This is how it is these days in most of Mexico, most of Nicaragua, much of El Salvador – in fact in every one of the impoverished Latin American nations where the top few have all the money and power while the people at the bottom struggle desperately to survive. Here’s travel authority Rick Steves talking about it:
The saddest thing about visiting Managua and San Salvador is experiencing the fear caused by the violence that comes with extreme poverty in a big city. Every major hotel and nearly every business has an armed guard. It's unwise to walk around after dark, especially with a big camera. While you're unlikely to be hurt, the risk is that groups of young thugs might just rob you at knifepoint. I found that, rather than whole safe neighborhoods, there were mostly small islands of safety around malls and fancy hotels. A wealthy tourist (and nearly all tourists here are wealthy, in relative terms) happily pays triple for a taxi that works with the hotels so you know you're safe. You generally hop from one safe zone to another by cab.

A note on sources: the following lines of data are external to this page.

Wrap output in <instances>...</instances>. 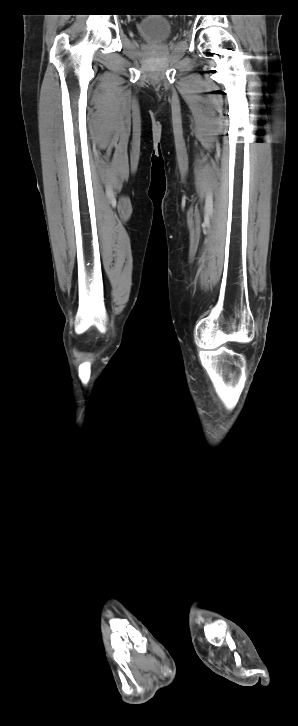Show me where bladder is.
I'll use <instances>...</instances> for the list:
<instances>
[{"mask_svg": "<svg viewBox=\"0 0 298 726\" xmlns=\"http://www.w3.org/2000/svg\"><path fill=\"white\" fill-rule=\"evenodd\" d=\"M136 28L138 34L144 40L153 43L166 41L172 33L170 21L157 14H151L141 18Z\"/></svg>", "mask_w": 298, "mask_h": 726, "instance_id": "obj_1", "label": "bladder"}]
</instances>
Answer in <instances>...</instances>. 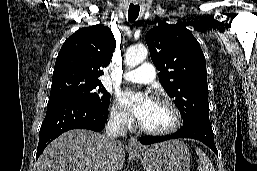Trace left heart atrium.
<instances>
[{
  "label": "left heart atrium",
  "mask_w": 257,
  "mask_h": 171,
  "mask_svg": "<svg viewBox=\"0 0 257 171\" xmlns=\"http://www.w3.org/2000/svg\"><path fill=\"white\" fill-rule=\"evenodd\" d=\"M119 100L139 121H141L154 104V100L138 93L124 92Z\"/></svg>",
  "instance_id": "left-heart-atrium-1"
}]
</instances>
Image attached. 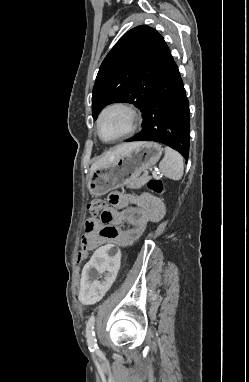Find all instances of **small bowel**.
Returning a JSON list of instances; mask_svg holds the SVG:
<instances>
[{
	"instance_id": "c3829d8e",
	"label": "small bowel",
	"mask_w": 249,
	"mask_h": 382,
	"mask_svg": "<svg viewBox=\"0 0 249 382\" xmlns=\"http://www.w3.org/2000/svg\"><path fill=\"white\" fill-rule=\"evenodd\" d=\"M107 200L110 208L85 221V233L81 238L85 253L97 250V246L105 245L106 241L119 246L130 245L141 237L148 223L159 221L165 213L163 203L150 195L141 196L136 205H130L128 196L119 192L111 193ZM124 222L129 228H121Z\"/></svg>"
}]
</instances>
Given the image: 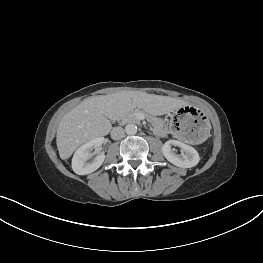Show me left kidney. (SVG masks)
<instances>
[{
    "mask_svg": "<svg viewBox=\"0 0 263 263\" xmlns=\"http://www.w3.org/2000/svg\"><path fill=\"white\" fill-rule=\"evenodd\" d=\"M172 146L183 150L181 155L177 154ZM164 157L173 165L181 168H191L199 163L198 152L192 147L178 140H168L162 147Z\"/></svg>",
    "mask_w": 263,
    "mask_h": 263,
    "instance_id": "5707ae66",
    "label": "left kidney"
}]
</instances>
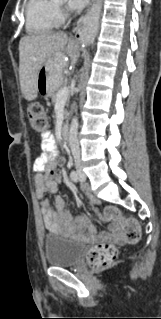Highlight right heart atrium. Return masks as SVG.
I'll use <instances>...</instances> for the list:
<instances>
[{
	"mask_svg": "<svg viewBox=\"0 0 161 319\" xmlns=\"http://www.w3.org/2000/svg\"><path fill=\"white\" fill-rule=\"evenodd\" d=\"M60 12H61V15H63V14H64V11H63V10H61Z\"/></svg>",
	"mask_w": 161,
	"mask_h": 319,
	"instance_id": "1",
	"label": "right heart atrium"
}]
</instances>
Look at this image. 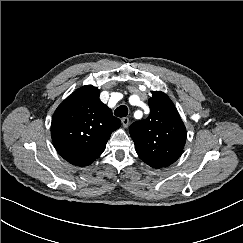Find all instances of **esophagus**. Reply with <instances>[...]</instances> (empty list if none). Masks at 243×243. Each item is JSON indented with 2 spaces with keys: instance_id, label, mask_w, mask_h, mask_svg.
<instances>
[{
  "instance_id": "esophagus-1",
  "label": "esophagus",
  "mask_w": 243,
  "mask_h": 243,
  "mask_svg": "<svg viewBox=\"0 0 243 243\" xmlns=\"http://www.w3.org/2000/svg\"><path fill=\"white\" fill-rule=\"evenodd\" d=\"M121 122H122L123 127L127 128L129 125V118H127V117L122 118Z\"/></svg>"
}]
</instances>
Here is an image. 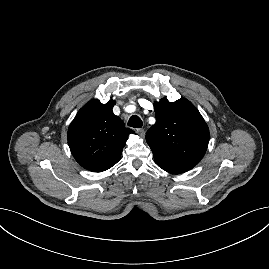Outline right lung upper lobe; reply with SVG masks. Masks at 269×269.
I'll return each mask as SVG.
<instances>
[{
    "instance_id": "cb5924a9",
    "label": "right lung upper lobe",
    "mask_w": 269,
    "mask_h": 269,
    "mask_svg": "<svg viewBox=\"0 0 269 269\" xmlns=\"http://www.w3.org/2000/svg\"><path fill=\"white\" fill-rule=\"evenodd\" d=\"M115 101L102 104L93 99L83 106L68 129V144L76 161L85 169L102 172L121 157L128 135L133 130L113 114Z\"/></svg>"
}]
</instances>
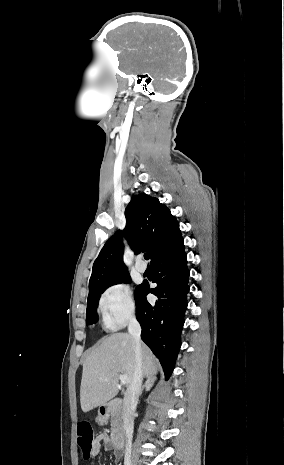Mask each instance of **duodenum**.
<instances>
[{
  "mask_svg": "<svg viewBox=\"0 0 284 465\" xmlns=\"http://www.w3.org/2000/svg\"><path fill=\"white\" fill-rule=\"evenodd\" d=\"M123 405L122 400H113L107 405H104L100 408L98 418L101 423H103L108 416H110L111 412L121 408ZM111 442L112 446L117 449H122L125 445V432L121 428H117L112 432L111 435Z\"/></svg>",
  "mask_w": 284,
  "mask_h": 465,
  "instance_id": "410a0bca",
  "label": "duodenum"
}]
</instances>
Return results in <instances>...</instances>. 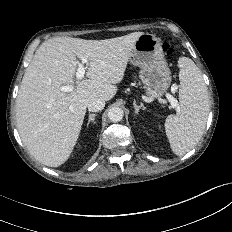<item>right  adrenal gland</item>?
Instances as JSON below:
<instances>
[{"instance_id":"1","label":"right adrenal gland","mask_w":232,"mask_h":232,"mask_svg":"<svg viewBox=\"0 0 232 232\" xmlns=\"http://www.w3.org/2000/svg\"><path fill=\"white\" fill-rule=\"evenodd\" d=\"M96 116V114H89V118H88V122H87V127L89 126L90 122L95 124V119L94 117Z\"/></svg>"}]
</instances>
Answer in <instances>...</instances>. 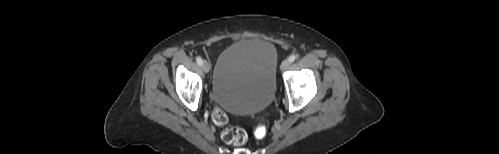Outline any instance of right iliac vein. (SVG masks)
<instances>
[{"instance_id":"63e3f726","label":"right iliac vein","mask_w":499,"mask_h":154,"mask_svg":"<svg viewBox=\"0 0 499 154\" xmlns=\"http://www.w3.org/2000/svg\"><path fill=\"white\" fill-rule=\"evenodd\" d=\"M202 68L205 73H208L210 71V65L206 60L203 61Z\"/></svg>"}]
</instances>
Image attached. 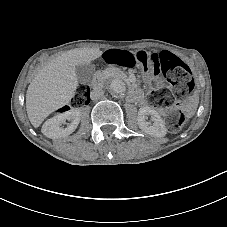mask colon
Here are the masks:
<instances>
[{
  "mask_svg": "<svg viewBox=\"0 0 227 227\" xmlns=\"http://www.w3.org/2000/svg\"><path fill=\"white\" fill-rule=\"evenodd\" d=\"M107 63L122 66L131 70H153L158 74L162 71L172 85V90L157 88L151 96V103L156 108H170L187 99L194 88L191 70L181 59L167 51H161L158 57H149L128 51L110 50L102 55ZM90 88L80 85L70 101L73 108L83 107L89 102ZM184 120L180 110L172 111L166 117L169 130L176 131Z\"/></svg>",
  "mask_w": 227,
  "mask_h": 227,
  "instance_id": "1",
  "label": "colon"
}]
</instances>
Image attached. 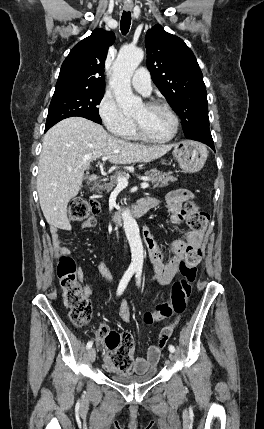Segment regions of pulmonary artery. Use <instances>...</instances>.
Instances as JSON below:
<instances>
[{
  "label": "pulmonary artery",
  "mask_w": 264,
  "mask_h": 429,
  "mask_svg": "<svg viewBox=\"0 0 264 429\" xmlns=\"http://www.w3.org/2000/svg\"><path fill=\"white\" fill-rule=\"evenodd\" d=\"M132 86L141 94L147 96L152 91V84L149 72L145 68H139L135 71L131 79Z\"/></svg>",
  "instance_id": "obj_1"
}]
</instances>
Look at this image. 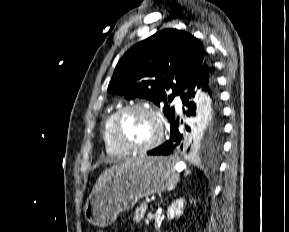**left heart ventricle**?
I'll return each instance as SVG.
<instances>
[{"label": "left heart ventricle", "mask_w": 289, "mask_h": 232, "mask_svg": "<svg viewBox=\"0 0 289 232\" xmlns=\"http://www.w3.org/2000/svg\"><path fill=\"white\" fill-rule=\"evenodd\" d=\"M157 135L154 119L143 111H130L123 115L119 123L120 139L132 146H144Z\"/></svg>", "instance_id": "obj_1"}]
</instances>
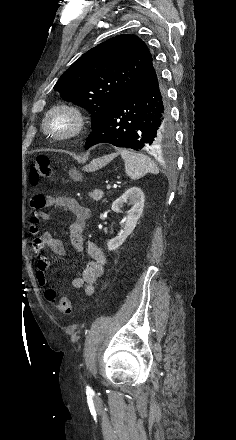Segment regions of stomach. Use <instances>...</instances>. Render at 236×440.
I'll return each mask as SVG.
<instances>
[{"label": "stomach", "instance_id": "1", "mask_svg": "<svg viewBox=\"0 0 236 440\" xmlns=\"http://www.w3.org/2000/svg\"><path fill=\"white\" fill-rule=\"evenodd\" d=\"M100 161L95 160L93 161L87 168L86 170H93L99 167ZM69 175L70 177L74 180V181H82L83 177L82 175L79 173V171L75 170V169H71L69 171Z\"/></svg>", "mask_w": 236, "mask_h": 440}]
</instances>
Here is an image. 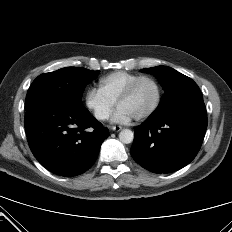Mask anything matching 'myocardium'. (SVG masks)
I'll return each mask as SVG.
<instances>
[{
    "label": "myocardium",
    "mask_w": 232,
    "mask_h": 232,
    "mask_svg": "<svg viewBox=\"0 0 232 232\" xmlns=\"http://www.w3.org/2000/svg\"><path fill=\"white\" fill-rule=\"evenodd\" d=\"M151 81L155 88H156V99L152 105V107L146 111L144 114L135 117L136 120H145L149 117H151L158 109L160 103H161V99H162V89L161 86L159 84V82L152 76L150 75H141L139 76L137 79H135L129 86L128 88L123 92V94L118 98V100L116 101V105L119 107L121 103H123L124 101L128 100L129 98L132 97V95L134 94L136 88L138 87V85L142 82V81Z\"/></svg>",
    "instance_id": "f54148a6"
}]
</instances>
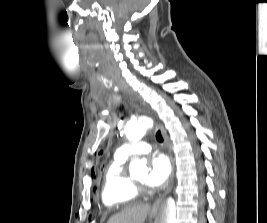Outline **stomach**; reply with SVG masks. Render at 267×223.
Returning <instances> with one entry per match:
<instances>
[{"mask_svg":"<svg viewBox=\"0 0 267 223\" xmlns=\"http://www.w3.org/2000/svg\"><path fill=\"white\" fill-rule=\"evenodd\" d=\"M155 215H156V213H155V212H152V213H151V216H155Z\"/></svg>","mask_w":267,"mask_h":223,"instance_id":"obj_1","label":"stomach"}]
</instances>
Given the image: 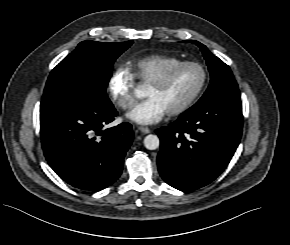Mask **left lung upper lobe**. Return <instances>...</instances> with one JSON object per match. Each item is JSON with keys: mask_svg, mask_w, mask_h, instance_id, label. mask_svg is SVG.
<instances>
[{"mask_svg": "<svg viewBox=\"0 0 290 245\" xmlns=\"http://www.w3.org/2000/svg\"><path fill=\"white\" fill-rule=\"evenodd\" d=\"M184 42L196 44L201 49L211 76L210 86L196 105L217 100L240 102L238 85L229 66L213 55L203 44L194 40Z\"/></svg>", "mask_w": 290, "mask_h": 245, "instance_id": "obj_1", "label": "left lung upper lobe"}]
</instances>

The future of super wealth in this country will be a future filled with fear of kidnapping. Fear that gangsters will surround your car and shoot your driver, drag you into a truck, chop off your thumb and send it to your family to show that they are truly sincere about wanting all the cash your relatives can put their hands on.
If it's not you who gets kidnapped, then it will be your son. Or your daughter. Or your wife.
Believe me, the “kidnapping tax” rate will be higher than any income tax that any Democrat has ever called for.
Depressing. But we're not too far out from this here in the US. The problem with class wars is that eventually they always turn into wars of attrition, and one side always has the advantage in sheer numbers. You can only keep the plebes fighting amongst themselves for so long before they realize that there's nothing left to fight over. Literally.
And that's when the pitchforks come out.